Archive for May 26th, 2010

BP To Remove Trans Fats From Gulf Oil

Wednesday, May 26th, 2010

In an apparent attempt to stymie negative consumer sentiment and growing Congressional scrutiny over the April 20th oil spill off the coast of Louisiana, oil giant British Petroleum announced a program early Tuesday designed to remove harmful and unhealthy trans fats from the untold millions of gallons of oil inundating the Gulf of Mexico.  The program, which could begin as early as June according to CEO Tony Hayward, should remove 85-90% of trans fats from crude oil in the Gulf by late 2013.  ”At BP, we care about the health and well-being of all marine wildlife,” said Hayward in a prepared statement.  ”That’s why we’ve come up with this program.  There’s absolutely no reason an entire ecosystem of birds, fish and sea mammals should choke to death on synthetic fats known to be a leading cause of obesity.  It’s just unconscionable.  While we can’t stop the spill to save our lives, we absolutely can make a difference in the diet of these innocent animals.  Sometime in late 2013.”
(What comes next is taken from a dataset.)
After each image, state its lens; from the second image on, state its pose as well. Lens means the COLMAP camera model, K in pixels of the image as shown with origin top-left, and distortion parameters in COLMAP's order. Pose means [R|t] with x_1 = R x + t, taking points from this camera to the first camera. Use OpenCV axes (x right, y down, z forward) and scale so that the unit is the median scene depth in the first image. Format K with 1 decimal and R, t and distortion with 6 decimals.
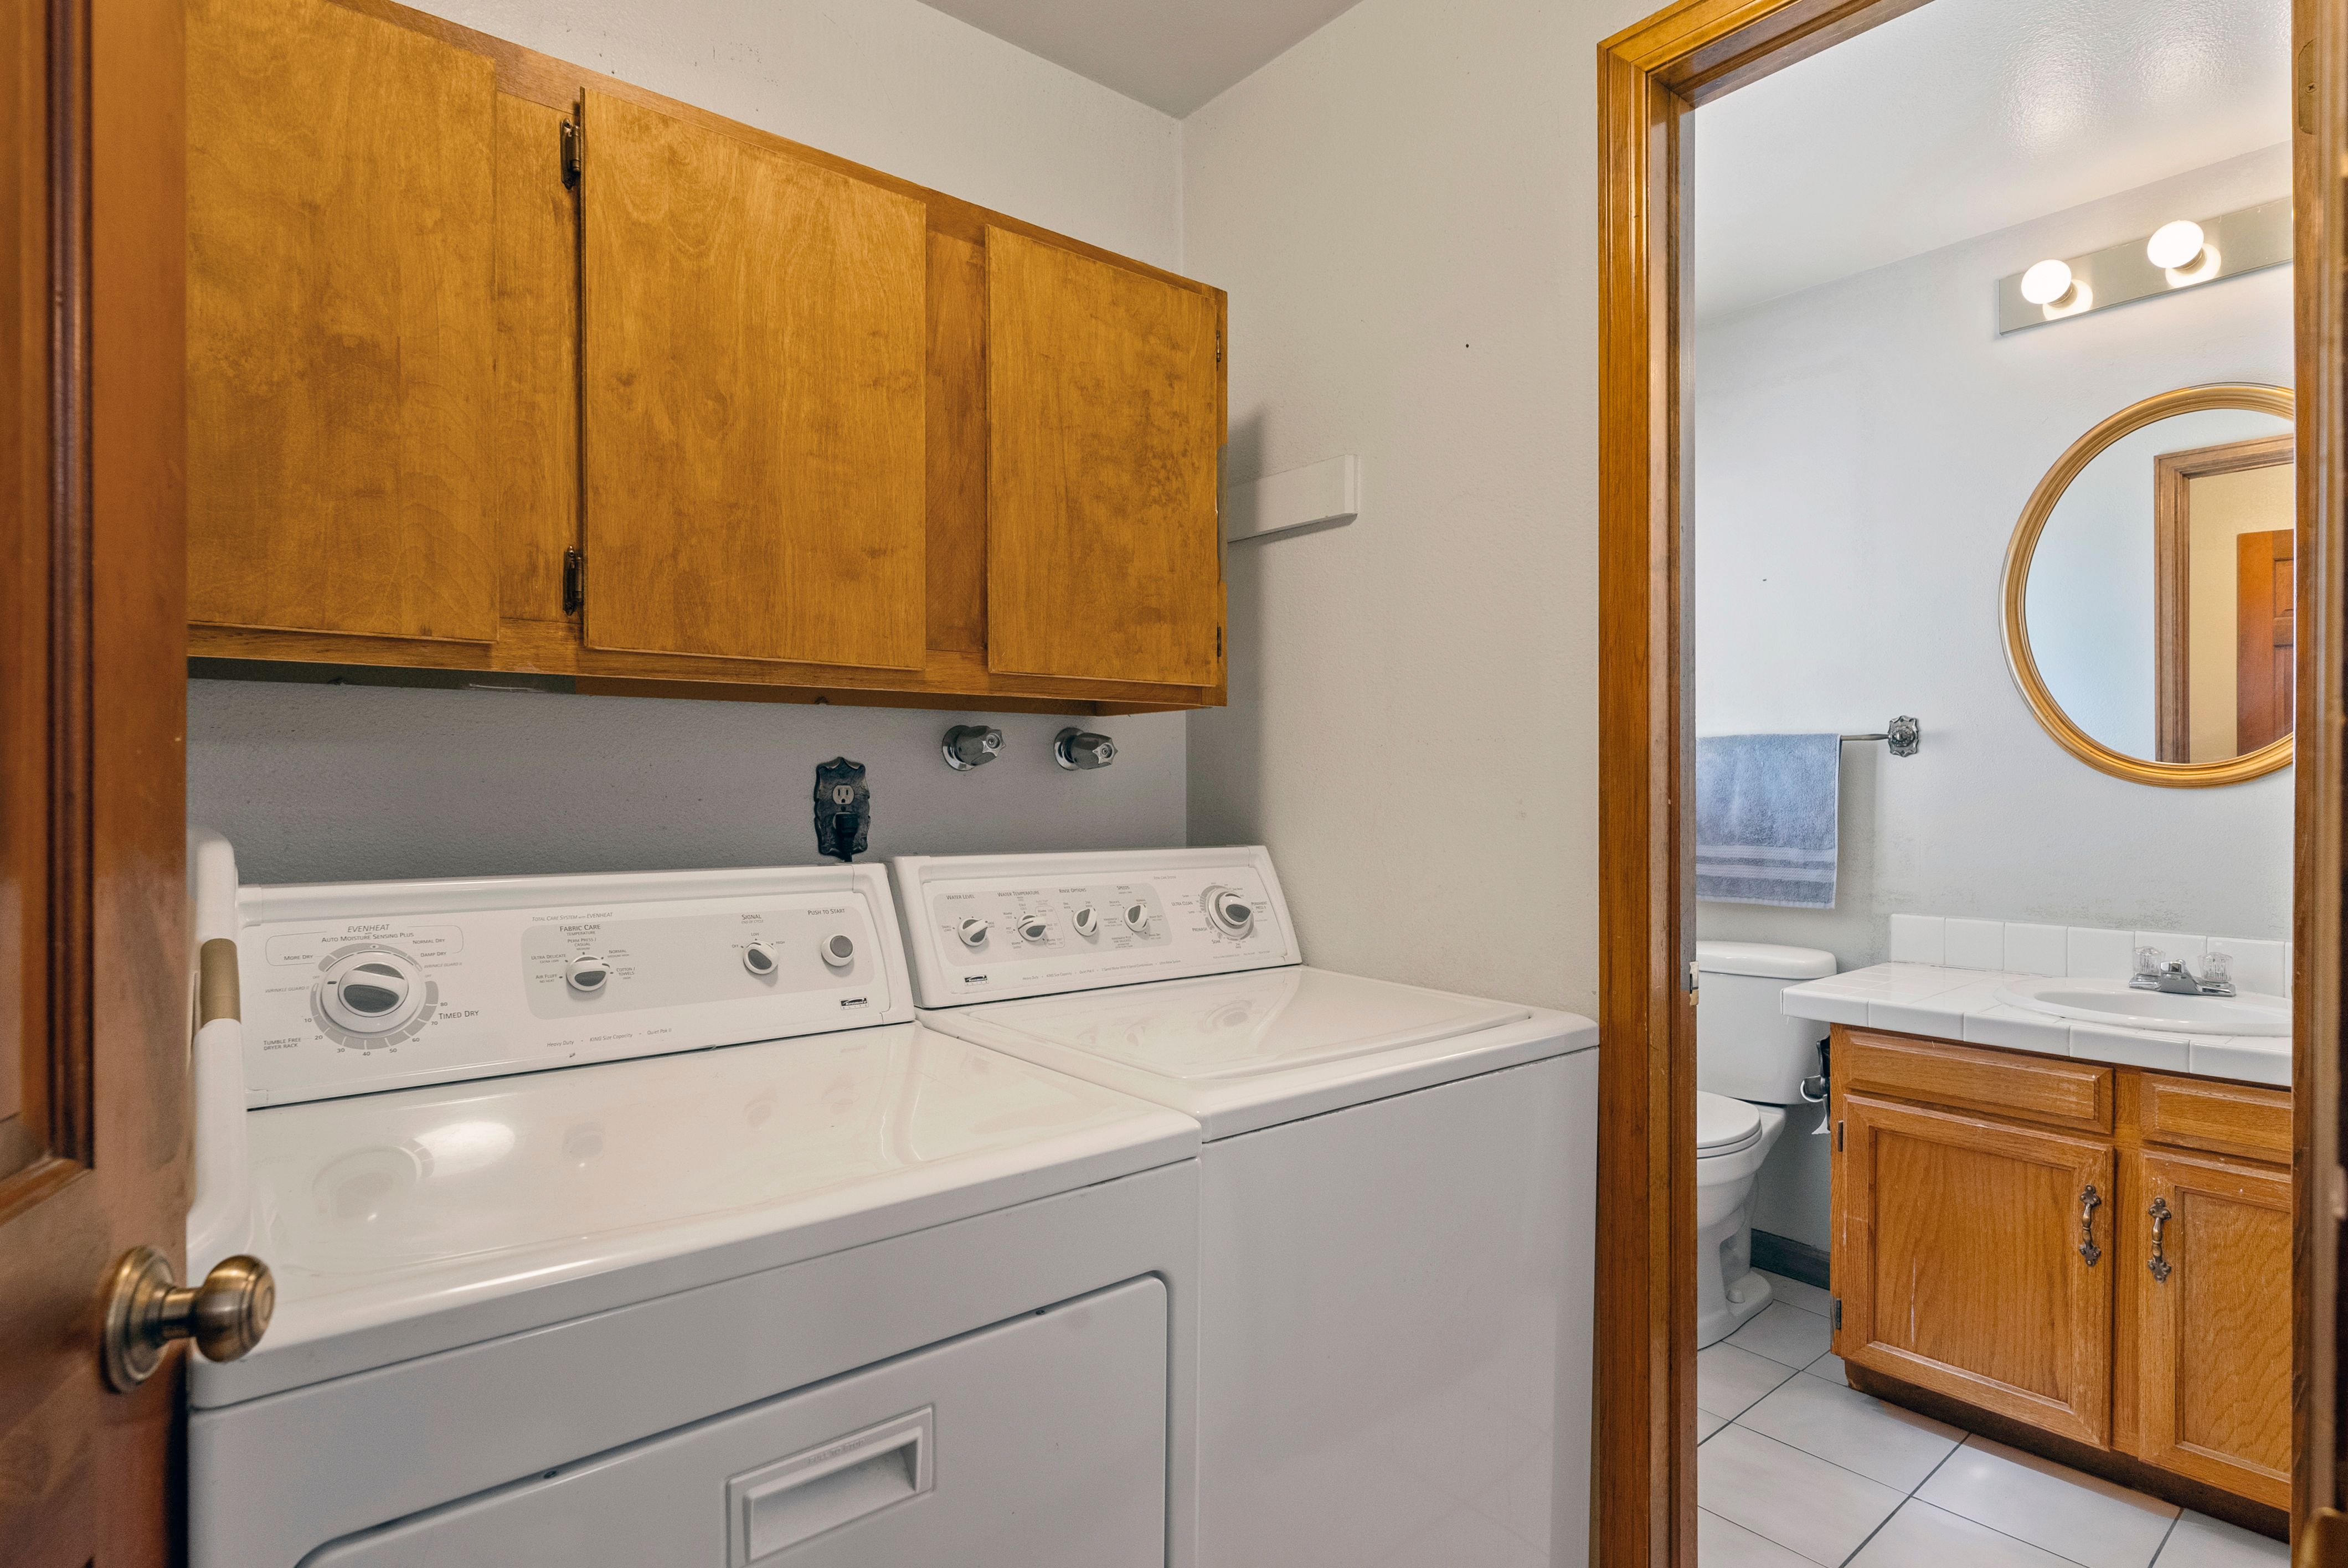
lens RADIAL K [[1189.7, 0, 1172.8], [0, 1189.7, 797.2], [0, 0, 1]] dist [0.001225, 0.000549]
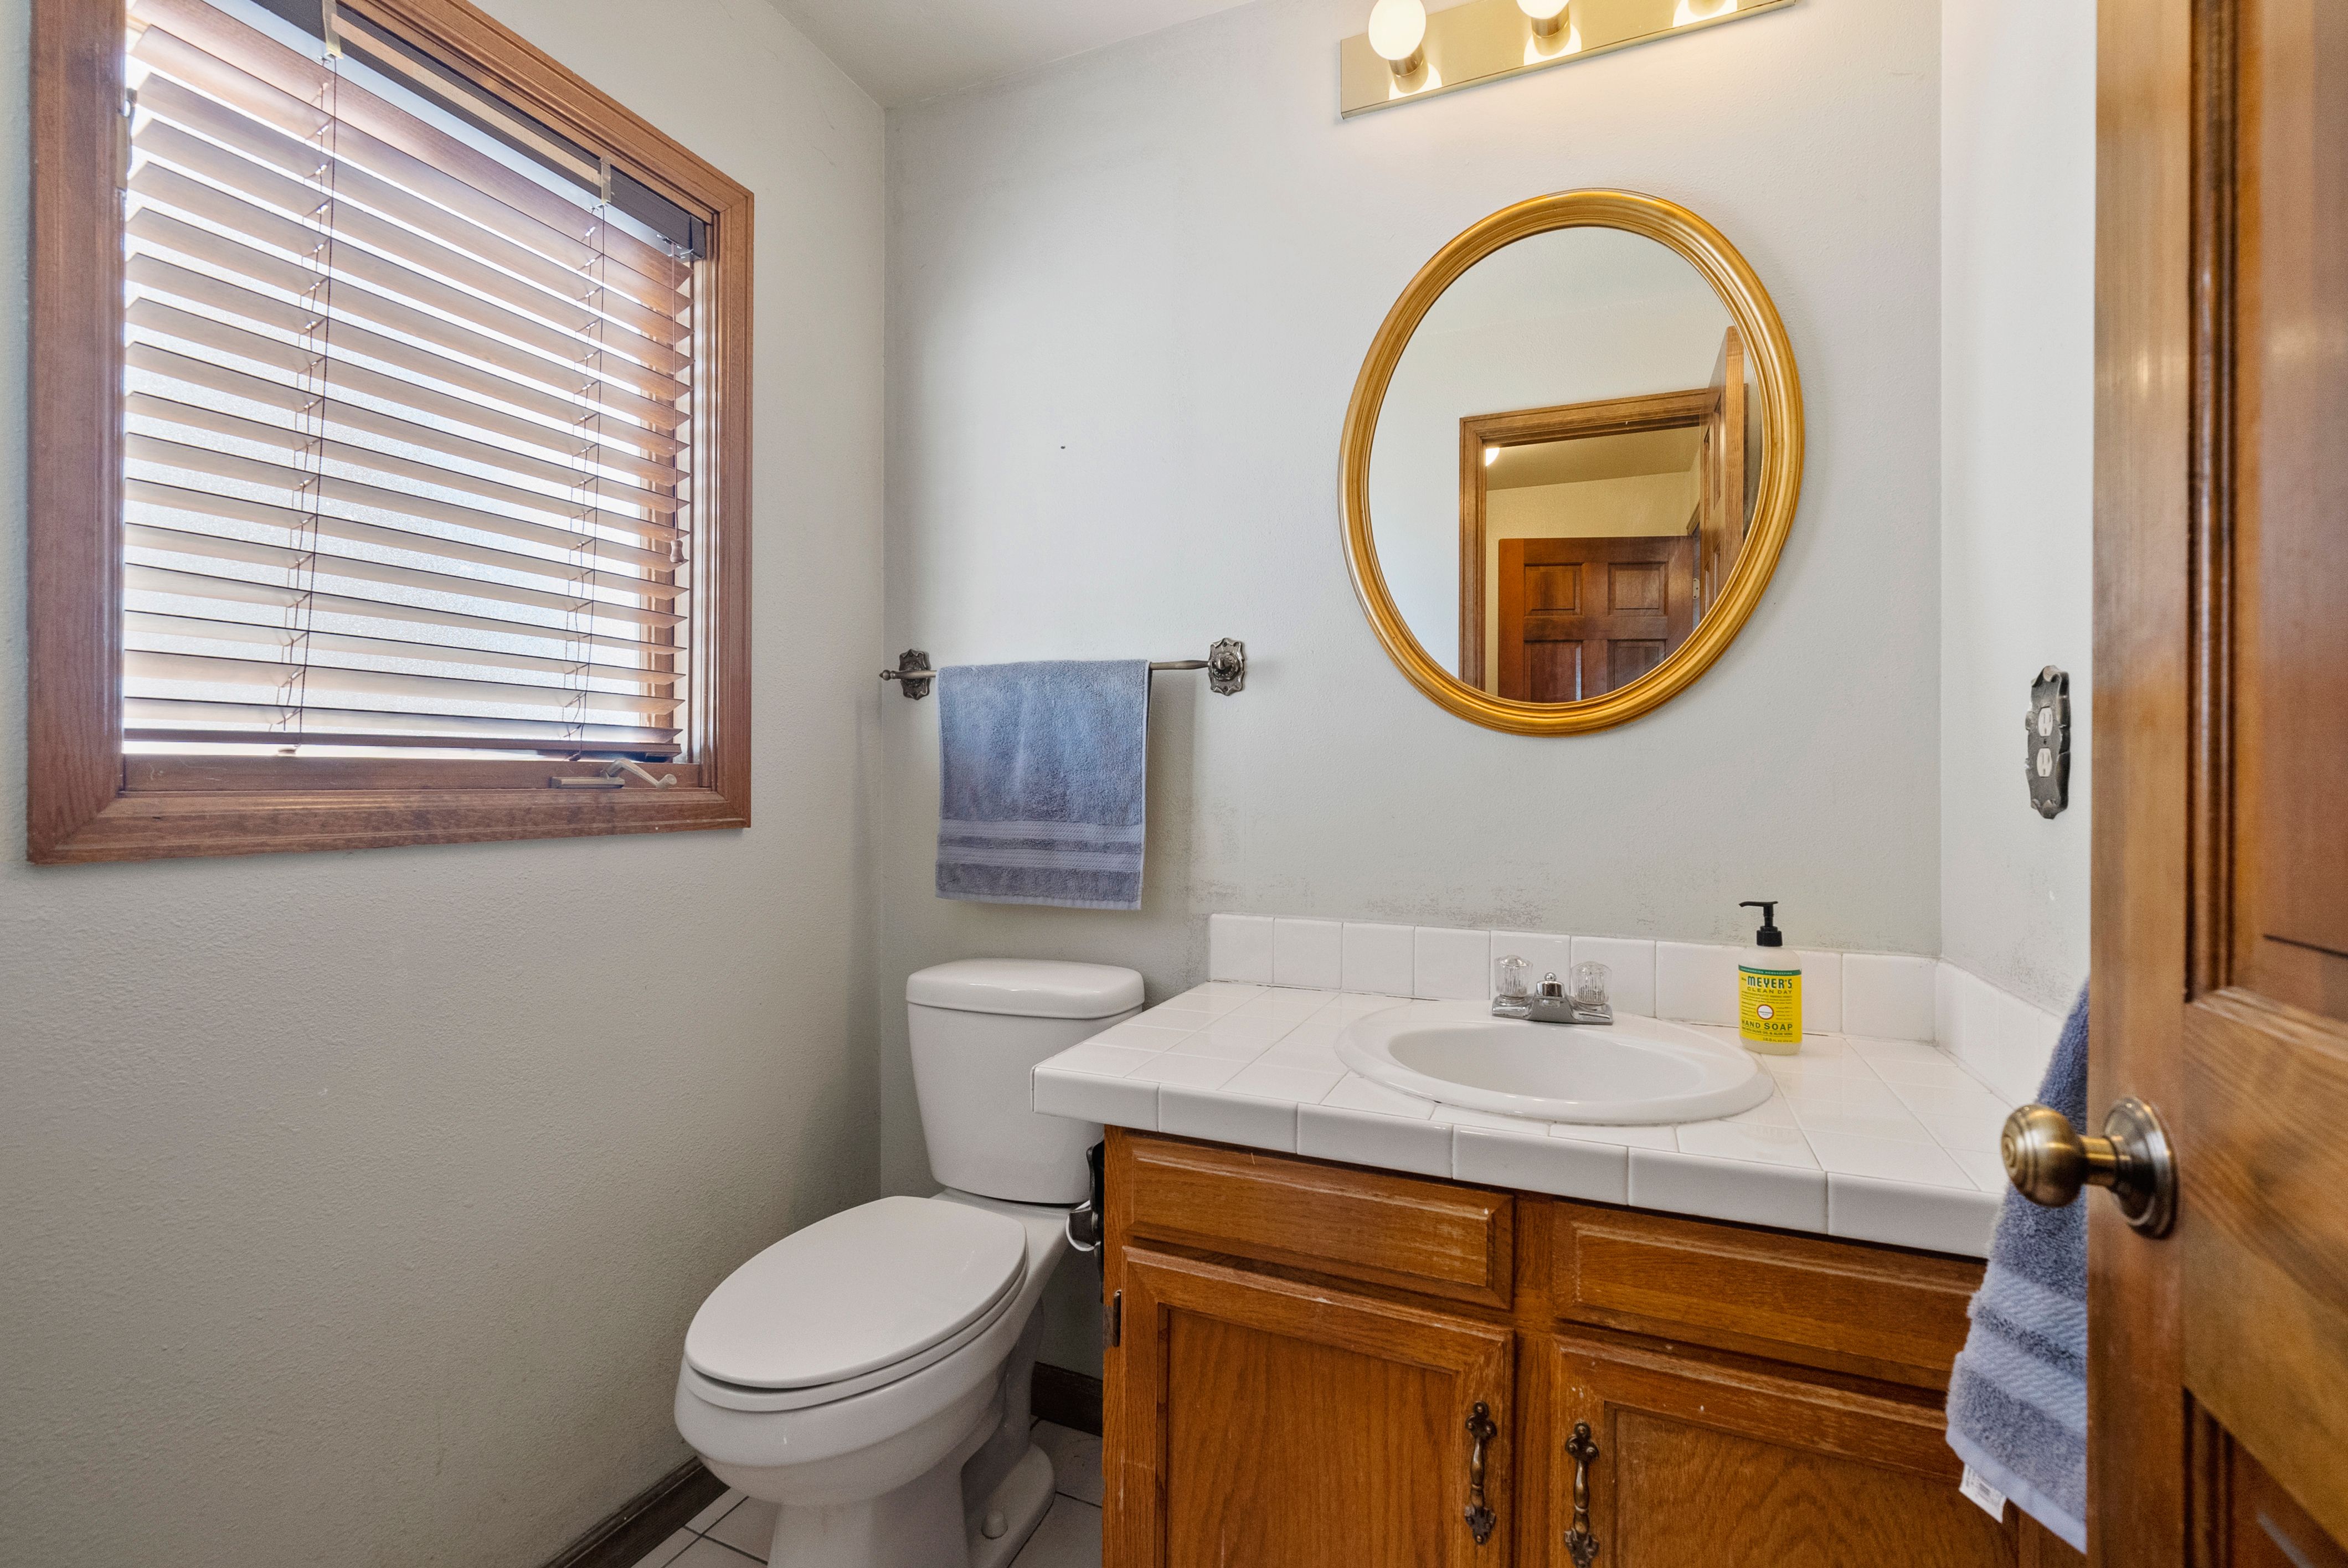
lens RADIAL K [[1039.5, 0, 1174.0], [0, 1039.5, 784.0], [0, 0, 1]] dist [0.001773, 0.000136]
pose [[0.889230, 0.007418, 0.457401, 0.367201], [-0.006532, 0.999972, -0.003519, 0.027351], [-0.457414, 0.000141, 0.889254, 0.560801]]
Facebook Sells User’s Data, Limited Edition Sneakers

Wednesday, May 26th, 2010

Leading social network Facebook successfully sold personably identifiable data, a fitted camouflage Braves hat, and a pair of limited edition Air Force One DJ Clark Kent sneakers belonging to one of their users sometime last week, according to complaints filed with the Douglas County Sheriff’s Department Monday.  The items, previously belonging to 24-year-old Douglasville resident Rodney Boowinkle, were purchased by an unidentified advertiser for $65 under a user targeting agreement facilitated by Facebook’s hotly contested and expertly hidden user privacy policy.  According to paragraph 6,782,423 of the privacy policy, Facebook “may disclose, dispose of, or sell any data, belongings, or immediate family members” of any of its users.  ”This shit is whack,” said Boowinkle.  ”Those were mid-top Air Force One’s in the original colorway.  How am I gonna find me some of them now?”

Display Ads On Rebound, Spotted At Bar

Wednesday, May 26th, 2010

Reports that Display Advertising may on the rebound after nearly three consecutive quarters of decline were verified Friday evening when local HR manager Kelsey Kleinberg spotted the once popular online ad format hitting on her friend Janice Kieslowski at Timmy O’ Toole’s Pub in downtown Chicago.  The rebound was first noted earlier this month by comScore, who reported that Display Advertising impressions sold were back up to 1.1 trillion, the first significant increase in nearly a year.  But recent incidents have some worried.  ”Just because Display is on a rebound,” said comScore founder Gian Fulgoni, “doesn’t mean it has to get into bed with the first opportunity that presents itself.  I mean, it went through some pretty abusive relationships with LowerMyBills and those awful ‘Punch the Monkey’ ads.  I really hope it doesn’t slip into its old habits again.  I mean, let’s be honest, Janice isn’t really that good looking.”

Google Goes 8 Hours Without Acquisition

Wednesday, May 26th, 2010

A report issued Monday by the Center for Gratuitous Mergers & Acquisitions revealed that Internet and search giant Google went nearly 8 hours late last week without acquiring another company, surprising nearly every cognizant human being, including many within the company.  According the report, Google did not purchase another company for 7 hours and 54 minutes after announcing the May 20th acquisition of music syncing service Simplify Media, a new record for the company.  ”This is certainly eye-opening,” said lead researcher Jurgen von Schniedgelfen. “Google’s appetite for assets has been insatiable.  They recently purchased every pizza restaurant within 15 miles of their Mountain View campus just so they wouldn’t have to log the receipts in their expense reports.  For them not to purchase a Plink or a Picnik or the Commonwealth of Belize is either an oversight or an omen.”   Officials with Google echoed those sentiments.  Co-founder Sergey Brin, when reached via iPhone, said only, “We didn’t?  Why didn’t we buy anyone?  Where’s Larry?”